▶ [Directions]
Copy the entries word for word, starting from the very beginning and continuing up to and including the line that contains "meiner Homepage! Leider".

--- Listed entries Enclosed Below ---

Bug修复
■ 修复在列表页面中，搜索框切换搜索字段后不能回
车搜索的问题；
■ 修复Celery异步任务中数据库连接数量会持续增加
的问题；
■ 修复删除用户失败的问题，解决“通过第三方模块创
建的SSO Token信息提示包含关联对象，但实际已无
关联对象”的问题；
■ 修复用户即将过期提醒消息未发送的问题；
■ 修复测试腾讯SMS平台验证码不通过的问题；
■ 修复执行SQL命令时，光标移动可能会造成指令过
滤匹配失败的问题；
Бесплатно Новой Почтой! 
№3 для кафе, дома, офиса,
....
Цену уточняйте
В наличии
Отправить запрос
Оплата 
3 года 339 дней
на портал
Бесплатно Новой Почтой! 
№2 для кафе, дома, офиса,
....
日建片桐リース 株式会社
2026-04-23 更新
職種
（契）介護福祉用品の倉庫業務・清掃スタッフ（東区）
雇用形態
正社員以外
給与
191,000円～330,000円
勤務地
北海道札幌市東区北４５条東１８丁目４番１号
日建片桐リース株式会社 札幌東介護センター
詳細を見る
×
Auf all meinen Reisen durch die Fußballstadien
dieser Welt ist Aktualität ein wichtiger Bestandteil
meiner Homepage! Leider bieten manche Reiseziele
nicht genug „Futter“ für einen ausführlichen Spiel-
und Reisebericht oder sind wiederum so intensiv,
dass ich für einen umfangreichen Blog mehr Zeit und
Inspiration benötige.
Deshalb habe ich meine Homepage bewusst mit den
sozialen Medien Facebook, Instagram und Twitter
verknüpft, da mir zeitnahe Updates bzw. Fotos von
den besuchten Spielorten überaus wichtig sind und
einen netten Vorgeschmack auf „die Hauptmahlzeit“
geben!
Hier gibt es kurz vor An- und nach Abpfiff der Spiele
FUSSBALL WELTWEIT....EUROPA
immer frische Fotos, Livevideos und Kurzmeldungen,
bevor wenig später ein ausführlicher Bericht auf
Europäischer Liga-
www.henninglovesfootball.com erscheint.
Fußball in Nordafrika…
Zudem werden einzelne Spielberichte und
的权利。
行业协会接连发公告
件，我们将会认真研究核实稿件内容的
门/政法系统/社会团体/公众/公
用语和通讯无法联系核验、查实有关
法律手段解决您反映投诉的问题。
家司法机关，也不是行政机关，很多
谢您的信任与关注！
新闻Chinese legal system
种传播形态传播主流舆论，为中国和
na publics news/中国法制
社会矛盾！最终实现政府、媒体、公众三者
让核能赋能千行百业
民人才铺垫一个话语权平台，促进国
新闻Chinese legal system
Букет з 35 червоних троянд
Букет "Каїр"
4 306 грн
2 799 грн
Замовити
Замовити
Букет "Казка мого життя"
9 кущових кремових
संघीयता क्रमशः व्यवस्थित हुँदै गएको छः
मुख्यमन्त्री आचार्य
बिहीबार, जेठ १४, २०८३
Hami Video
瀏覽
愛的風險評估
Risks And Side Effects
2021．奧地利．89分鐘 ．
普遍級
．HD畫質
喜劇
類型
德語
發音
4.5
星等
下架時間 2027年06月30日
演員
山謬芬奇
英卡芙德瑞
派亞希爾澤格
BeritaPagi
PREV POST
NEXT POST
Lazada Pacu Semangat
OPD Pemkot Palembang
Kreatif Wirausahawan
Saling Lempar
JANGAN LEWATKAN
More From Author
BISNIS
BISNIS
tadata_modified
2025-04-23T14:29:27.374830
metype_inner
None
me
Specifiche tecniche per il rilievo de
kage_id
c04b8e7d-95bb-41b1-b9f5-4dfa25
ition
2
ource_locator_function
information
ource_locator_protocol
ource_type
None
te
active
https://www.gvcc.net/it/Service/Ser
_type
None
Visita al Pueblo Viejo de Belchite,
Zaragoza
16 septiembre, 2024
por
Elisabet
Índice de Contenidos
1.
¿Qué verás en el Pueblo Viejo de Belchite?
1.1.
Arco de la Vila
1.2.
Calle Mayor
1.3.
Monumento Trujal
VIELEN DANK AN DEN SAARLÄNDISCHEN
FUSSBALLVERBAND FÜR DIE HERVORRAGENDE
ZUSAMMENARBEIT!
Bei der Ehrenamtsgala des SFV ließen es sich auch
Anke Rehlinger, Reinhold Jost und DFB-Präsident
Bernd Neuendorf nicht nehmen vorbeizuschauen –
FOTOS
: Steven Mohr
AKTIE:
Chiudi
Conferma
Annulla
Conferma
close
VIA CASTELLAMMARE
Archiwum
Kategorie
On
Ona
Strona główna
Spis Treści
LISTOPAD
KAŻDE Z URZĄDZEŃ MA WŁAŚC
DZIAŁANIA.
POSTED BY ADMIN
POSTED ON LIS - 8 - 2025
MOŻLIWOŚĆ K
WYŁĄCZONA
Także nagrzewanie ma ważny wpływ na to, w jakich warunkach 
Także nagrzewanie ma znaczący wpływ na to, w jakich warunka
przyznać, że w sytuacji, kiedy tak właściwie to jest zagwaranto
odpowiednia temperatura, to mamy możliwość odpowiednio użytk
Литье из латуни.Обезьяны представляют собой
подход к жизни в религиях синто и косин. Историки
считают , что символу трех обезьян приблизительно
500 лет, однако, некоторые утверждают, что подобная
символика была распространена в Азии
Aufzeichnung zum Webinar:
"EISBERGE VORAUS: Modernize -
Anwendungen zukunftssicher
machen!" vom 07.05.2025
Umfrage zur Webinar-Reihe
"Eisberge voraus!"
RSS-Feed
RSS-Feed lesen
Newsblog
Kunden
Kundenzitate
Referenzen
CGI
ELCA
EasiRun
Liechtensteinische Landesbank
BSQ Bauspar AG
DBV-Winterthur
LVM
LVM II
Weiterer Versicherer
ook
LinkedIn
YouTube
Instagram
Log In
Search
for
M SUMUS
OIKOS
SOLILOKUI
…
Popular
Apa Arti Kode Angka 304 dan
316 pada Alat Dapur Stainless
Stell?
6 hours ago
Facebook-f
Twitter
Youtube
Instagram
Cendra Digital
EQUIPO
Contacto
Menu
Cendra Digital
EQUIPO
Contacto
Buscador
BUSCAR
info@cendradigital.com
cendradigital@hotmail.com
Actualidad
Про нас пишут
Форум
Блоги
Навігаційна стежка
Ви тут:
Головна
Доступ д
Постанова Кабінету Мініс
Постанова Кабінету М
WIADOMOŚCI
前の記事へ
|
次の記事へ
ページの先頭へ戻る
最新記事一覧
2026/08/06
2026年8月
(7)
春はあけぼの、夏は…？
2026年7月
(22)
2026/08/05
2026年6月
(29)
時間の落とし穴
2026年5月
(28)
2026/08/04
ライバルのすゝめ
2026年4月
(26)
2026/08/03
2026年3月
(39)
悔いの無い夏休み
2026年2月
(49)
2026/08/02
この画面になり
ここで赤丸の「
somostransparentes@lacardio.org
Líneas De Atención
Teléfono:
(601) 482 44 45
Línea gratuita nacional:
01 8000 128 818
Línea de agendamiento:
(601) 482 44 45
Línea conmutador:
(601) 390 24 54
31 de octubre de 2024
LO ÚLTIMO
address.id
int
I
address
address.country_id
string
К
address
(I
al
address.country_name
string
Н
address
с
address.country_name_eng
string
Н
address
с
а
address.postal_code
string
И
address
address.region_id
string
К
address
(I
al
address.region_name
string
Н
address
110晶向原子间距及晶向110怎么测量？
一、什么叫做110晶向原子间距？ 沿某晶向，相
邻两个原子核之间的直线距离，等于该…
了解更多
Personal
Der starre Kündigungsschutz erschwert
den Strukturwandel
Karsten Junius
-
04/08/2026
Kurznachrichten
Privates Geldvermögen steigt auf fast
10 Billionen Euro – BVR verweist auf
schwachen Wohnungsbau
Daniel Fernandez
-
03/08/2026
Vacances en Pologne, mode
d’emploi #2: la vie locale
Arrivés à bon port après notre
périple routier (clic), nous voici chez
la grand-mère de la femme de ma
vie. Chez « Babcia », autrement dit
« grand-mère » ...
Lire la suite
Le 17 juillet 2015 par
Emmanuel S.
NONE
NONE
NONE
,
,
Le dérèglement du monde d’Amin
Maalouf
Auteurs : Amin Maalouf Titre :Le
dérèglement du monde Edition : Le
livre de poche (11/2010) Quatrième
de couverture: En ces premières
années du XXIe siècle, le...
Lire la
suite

--- End of Enclosed Listed entries ---

▶ [Answer area]
Bug修复
■ 修复在列表页面中，搜索框切换搜索字段后不能回
车搜索的问题；
■ 修复Celery异步任务中数据库连接数量会持续增加
的问题；
■ 修复删除用户失败的问题，解决“通过第三方模块创
建的SSO Token信息提示包含关联对象，但实际已无
关联对象”的问题；
■ 修复用户即将过期提醒消息未发送的问题；
■ 修复测试腾讯SMS平台验证码不通过的问题；
■ 修复执行SQL命令时，光标移动可能会造成指令过
滤匹配失败的问题；
Бесплатно Новой Почтой! 
№3 для кафе, дома, офиса,
....
Цену уточняйте
В наличии
Отправить запрос
Оплата 
3 года 339 дней
на портал
Бесплатно Новой Почтой! 
№2 для кафе, дома, офиса,
....
日建片桐リース 株式会社
2026-04-23 更新
職種
（契）介護福祉用品の倉庫業務・清掃スタッフ（東区）
雇用形態
正社員以外
給与
191,000円～330,000円
勤務地
北海道札幌市東区北４５条東１８丁目４番１号
日建片桐リース株式会社 札幌東介護センター
詳細を見る
×
Auf all meinen Reisen durch die Fußballstadien
dieser Welt ist Aktualität ein wichtiger Bestandteil
meiner Homepage! Leider bieten manche Reiseziele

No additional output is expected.